> Task objective:
From the data that follows, copy every line with the string "press".

════════════════════

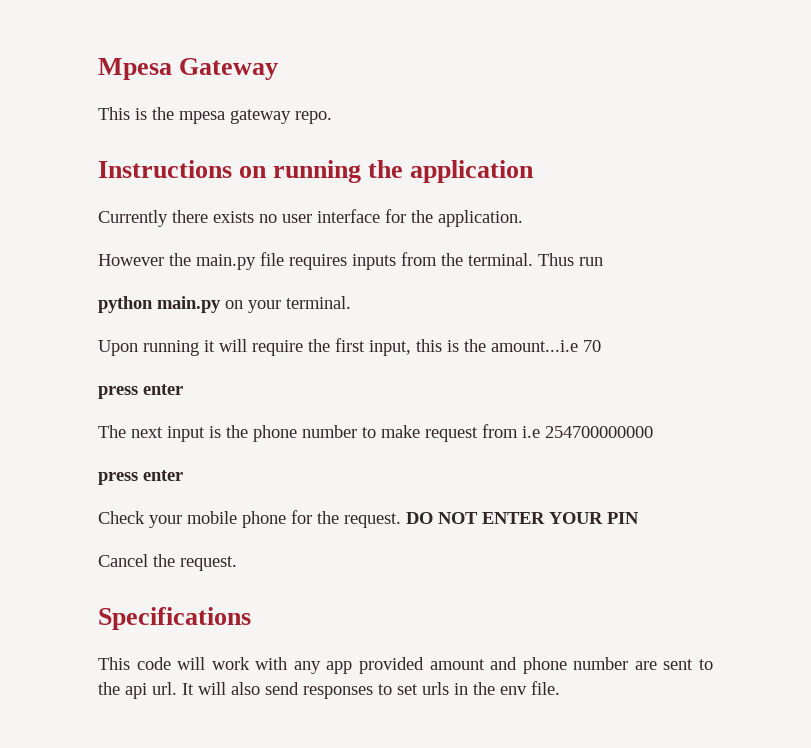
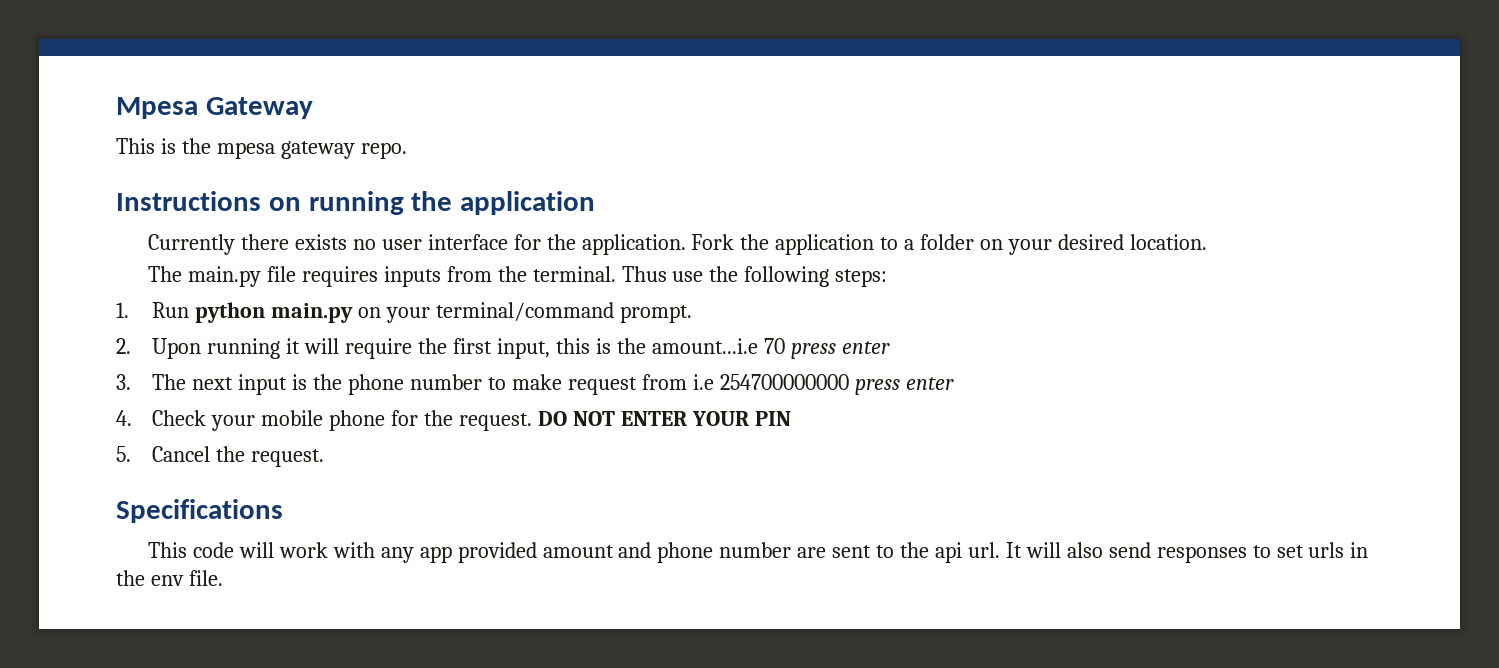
[98,253,191,266] // However the -> [691,234,1207,255] [147,266,182,282] Fork the application to a folder on your desired location. // The
[579,257,603,266] run // -> [672,266,888,287] [116,302,190,318] use the following steps: // 1. Run
[286,296,351,309] terminal. // -> [436,302,692,323] [116,338,131,354] terminal/command prompt. // 2.
[98,384,183,399] // press enter // -> [790,341,890,359] [116,374,131,390] press enter // 3.
[98,470,183,485] // press enter // -> [854,377,954,395] [116,410,132,426] press enter // 4.
(639, 518) none -> [116,446,131,462] 5.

════════════════════

> Solution to the problem:
[98,384,183,399] // press enter // -> [790,341,890,359] [116,374,131,390] press enter // 3.
[98,470,183,485] // press enter // -> [854,377,954,395] [116,410,132,426] press enter // 4.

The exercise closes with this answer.